Thanks Linlin, that helps.  If these are following existing patterns,
that works for me.
On Tue, Oct 30, 2018 at 5:43 PM Linlin Zhou <zhoulin...@cnnic.cn> wrote:
>
> Dear Martin,
> Thank you for your review. Please see my feedbacks inline.
>
> Regards,
> Linlin
> ________________________________
> Linlin Zhou
>
>
> From: Martin Thomson
> Date: 2018-10-26 05:09
> To: regext
> Subject: [regext] draft-ietf-regext-org extensibility comments
> Hi,
>
> I was asked to review draft-ietf-regext-org for the XML namespace and
> schema registries.  Everything looks fine, except that I think we got
> crossed wires somewhere in the back and forth.
>
> The comment I made was that certain types use xs:enumeration with a
> set of values.  Here I refer to epp-org:statusType,
> epp-org:roleStatusType, and epp-org:contactAttrType.
>
> The question was whether these types were intended to be extended, or
> whether the working group was confident that the list was exhaustive.

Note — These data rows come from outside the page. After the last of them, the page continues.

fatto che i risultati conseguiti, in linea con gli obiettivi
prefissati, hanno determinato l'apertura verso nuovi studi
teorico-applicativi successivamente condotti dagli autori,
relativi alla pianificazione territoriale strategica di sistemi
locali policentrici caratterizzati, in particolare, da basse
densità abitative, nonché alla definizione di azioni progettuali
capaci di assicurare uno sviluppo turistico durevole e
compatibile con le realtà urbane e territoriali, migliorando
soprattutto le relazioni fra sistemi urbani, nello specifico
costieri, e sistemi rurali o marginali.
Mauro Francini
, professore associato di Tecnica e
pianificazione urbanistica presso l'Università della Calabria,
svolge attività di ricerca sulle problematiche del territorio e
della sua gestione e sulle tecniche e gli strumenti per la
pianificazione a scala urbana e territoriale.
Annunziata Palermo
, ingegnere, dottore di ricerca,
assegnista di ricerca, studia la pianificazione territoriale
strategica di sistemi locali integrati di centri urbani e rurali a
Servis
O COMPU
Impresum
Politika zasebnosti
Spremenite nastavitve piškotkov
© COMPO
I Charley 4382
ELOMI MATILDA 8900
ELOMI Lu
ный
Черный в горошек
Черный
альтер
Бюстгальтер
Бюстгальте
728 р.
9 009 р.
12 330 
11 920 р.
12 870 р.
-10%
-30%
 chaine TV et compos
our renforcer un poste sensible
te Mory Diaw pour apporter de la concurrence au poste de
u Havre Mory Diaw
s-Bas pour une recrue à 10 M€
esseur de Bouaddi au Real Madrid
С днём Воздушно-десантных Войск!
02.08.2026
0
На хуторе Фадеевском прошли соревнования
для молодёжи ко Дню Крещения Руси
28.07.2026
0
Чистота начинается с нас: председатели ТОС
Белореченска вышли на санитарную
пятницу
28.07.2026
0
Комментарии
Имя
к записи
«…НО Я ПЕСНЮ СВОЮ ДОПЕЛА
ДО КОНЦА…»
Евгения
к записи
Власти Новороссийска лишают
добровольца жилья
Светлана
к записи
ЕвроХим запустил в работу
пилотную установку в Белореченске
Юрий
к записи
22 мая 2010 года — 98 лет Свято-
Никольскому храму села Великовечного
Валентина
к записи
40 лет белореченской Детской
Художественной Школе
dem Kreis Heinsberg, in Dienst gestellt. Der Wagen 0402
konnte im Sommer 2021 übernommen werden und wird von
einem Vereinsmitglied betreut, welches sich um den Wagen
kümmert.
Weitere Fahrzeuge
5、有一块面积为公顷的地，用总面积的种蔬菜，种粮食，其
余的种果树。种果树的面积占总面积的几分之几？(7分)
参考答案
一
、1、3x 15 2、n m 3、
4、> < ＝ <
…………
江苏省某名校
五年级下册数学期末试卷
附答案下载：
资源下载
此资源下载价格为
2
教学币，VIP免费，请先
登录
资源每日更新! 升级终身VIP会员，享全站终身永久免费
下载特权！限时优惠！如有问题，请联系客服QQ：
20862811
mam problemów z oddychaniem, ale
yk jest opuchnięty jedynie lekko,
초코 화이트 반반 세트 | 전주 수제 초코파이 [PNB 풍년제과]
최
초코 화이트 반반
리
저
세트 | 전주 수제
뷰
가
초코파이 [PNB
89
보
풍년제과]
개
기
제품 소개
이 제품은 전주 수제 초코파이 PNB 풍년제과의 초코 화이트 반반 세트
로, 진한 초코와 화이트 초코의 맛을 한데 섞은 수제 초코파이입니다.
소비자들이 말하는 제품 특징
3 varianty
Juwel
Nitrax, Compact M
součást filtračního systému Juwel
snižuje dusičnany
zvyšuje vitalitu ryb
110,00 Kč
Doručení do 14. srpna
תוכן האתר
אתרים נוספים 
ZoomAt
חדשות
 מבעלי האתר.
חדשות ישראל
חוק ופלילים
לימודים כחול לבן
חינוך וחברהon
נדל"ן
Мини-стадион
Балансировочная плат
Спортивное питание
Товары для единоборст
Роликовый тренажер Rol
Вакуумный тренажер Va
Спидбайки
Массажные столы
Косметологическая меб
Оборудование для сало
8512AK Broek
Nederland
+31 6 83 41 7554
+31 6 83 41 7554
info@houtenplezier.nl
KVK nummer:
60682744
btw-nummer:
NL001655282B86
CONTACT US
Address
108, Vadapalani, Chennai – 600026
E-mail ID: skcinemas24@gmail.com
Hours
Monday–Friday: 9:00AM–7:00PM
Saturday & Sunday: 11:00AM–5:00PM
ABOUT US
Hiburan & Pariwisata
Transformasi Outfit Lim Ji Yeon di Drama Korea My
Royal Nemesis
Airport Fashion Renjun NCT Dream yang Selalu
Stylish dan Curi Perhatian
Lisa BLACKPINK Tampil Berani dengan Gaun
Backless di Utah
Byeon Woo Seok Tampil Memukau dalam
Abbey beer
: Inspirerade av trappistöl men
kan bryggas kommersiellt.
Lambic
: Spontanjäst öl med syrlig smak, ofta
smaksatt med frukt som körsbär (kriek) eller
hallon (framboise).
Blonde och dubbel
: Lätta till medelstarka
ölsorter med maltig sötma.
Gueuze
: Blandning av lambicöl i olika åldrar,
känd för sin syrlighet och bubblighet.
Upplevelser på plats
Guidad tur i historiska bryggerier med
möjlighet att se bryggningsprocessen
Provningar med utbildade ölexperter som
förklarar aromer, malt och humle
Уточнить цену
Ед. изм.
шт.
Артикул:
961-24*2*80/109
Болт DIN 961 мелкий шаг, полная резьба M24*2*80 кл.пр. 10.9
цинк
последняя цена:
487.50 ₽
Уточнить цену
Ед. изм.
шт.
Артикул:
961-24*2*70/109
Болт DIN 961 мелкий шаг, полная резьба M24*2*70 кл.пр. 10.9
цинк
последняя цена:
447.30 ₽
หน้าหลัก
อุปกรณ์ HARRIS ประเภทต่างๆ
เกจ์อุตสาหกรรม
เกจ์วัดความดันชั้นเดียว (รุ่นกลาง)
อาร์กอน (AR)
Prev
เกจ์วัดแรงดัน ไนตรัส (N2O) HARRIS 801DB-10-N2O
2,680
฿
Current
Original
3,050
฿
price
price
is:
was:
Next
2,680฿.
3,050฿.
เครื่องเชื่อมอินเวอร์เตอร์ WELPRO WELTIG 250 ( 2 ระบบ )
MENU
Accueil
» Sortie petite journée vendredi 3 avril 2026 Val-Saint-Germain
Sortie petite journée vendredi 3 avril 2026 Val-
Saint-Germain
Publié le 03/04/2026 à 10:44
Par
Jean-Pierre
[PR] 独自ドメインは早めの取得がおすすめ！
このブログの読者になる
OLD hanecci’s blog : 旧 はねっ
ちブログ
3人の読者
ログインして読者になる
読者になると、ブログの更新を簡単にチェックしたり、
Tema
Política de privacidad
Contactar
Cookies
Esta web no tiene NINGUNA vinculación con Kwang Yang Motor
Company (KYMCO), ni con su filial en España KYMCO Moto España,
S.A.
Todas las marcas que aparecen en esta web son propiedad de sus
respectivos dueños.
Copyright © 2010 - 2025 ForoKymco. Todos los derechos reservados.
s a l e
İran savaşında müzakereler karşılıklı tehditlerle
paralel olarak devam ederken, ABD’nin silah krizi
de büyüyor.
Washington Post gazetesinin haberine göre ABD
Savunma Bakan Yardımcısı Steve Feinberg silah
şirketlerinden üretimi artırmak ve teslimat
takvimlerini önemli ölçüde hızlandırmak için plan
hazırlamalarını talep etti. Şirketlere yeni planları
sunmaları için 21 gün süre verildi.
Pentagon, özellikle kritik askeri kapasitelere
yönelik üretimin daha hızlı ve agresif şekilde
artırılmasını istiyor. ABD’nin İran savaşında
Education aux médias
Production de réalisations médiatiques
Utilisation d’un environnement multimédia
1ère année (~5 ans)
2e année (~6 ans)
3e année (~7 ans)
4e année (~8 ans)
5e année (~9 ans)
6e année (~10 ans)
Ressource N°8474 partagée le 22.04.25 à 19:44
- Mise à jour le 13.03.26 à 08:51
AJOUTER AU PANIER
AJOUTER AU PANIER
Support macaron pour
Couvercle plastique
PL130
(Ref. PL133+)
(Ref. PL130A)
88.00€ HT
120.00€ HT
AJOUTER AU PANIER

> Based on the content of the lists, it doesn't appear possible that the
> lists could be exhaustive, but maybe there are constraints in this
> domain that ensure this is the case.
>
> The current structure of the schema would prevent these from ever
> being extended [1].  The comment was then a question: does the working
> group believe that the set of values for these
> [Linlin] The above mentioned types have already been existed in other EPP 
> RFCs except for some unique values specified for EPP organization object. As 
> far as I know, no registrar or registry has the requirement to extend these 
> existing type values for the domain business model. Only when proposal for 
> providing a "grace period" for DNS came out, the Redemption Grace Period 
> (RGP) status values were extended in RFC3915 which defined a new element in 
> the EPP extension. Please correct me if I am wrong.
>
> When I asked, the response was about epp-org:roleType/type. That
> confused me.  That element is defined as xs:token and has a registry
> associated with it, so it's clear that this is extensible.  I'm asking
> about these enumerated types.
> [Linlin] The "registrar", "reseller", "privacyproxy" and "dns-operator" in 
> this xml-registry are four initial values exsting in the domain 
> regitrar-registry model. If there are new roles coming out in the future, we 
> hope they can follow the IANA change control process and be registered in the 
> existing registry described in section 3 of RFC8126. The new roles should be 
> known and accepted by most people.
> WG discussed about this registry and had some consensus on it. Please refer 
> to https://mailarchive.ietf.org/arch/msg/regext/RhJGuY2_iswRnMdryDtu2DkFzCs.
>
> And a bonus question, which I would not have commented on as the
> designated expert, but since I'm writing, I'll ask for my own
> gratification: Why define yet another addressing format?  Just in the
> IETF we have a ton of those already.  RFC 5139 (of which I'm an
> author, for my sins), RFC 6351 (XML vCard), just to start with.
> [Linlin] The address format in this document tries to be consistent with EPP 
> RFCs which is defined in RFC5733. And RFC5733 was updated from RFC3733. I 
> guess RFC3733 was written in 2004 and there may be no relatively proper 
> addressing format to reuse then. So the author defined a format for EPP. Of 
> course this is just my guess:)
>
> --Martin
>
>
> [1] I guess you could say that the schema isn't normative, and it's
> just illustrative.  But that is contrary to common practice and would
> require a LOT more text for the document to make any sense, because
> you would end up relying much more on the text having a normative
> description of elements.  So I'm assuming here that implementations
> will be allowed to reject inputs that fail schema validation.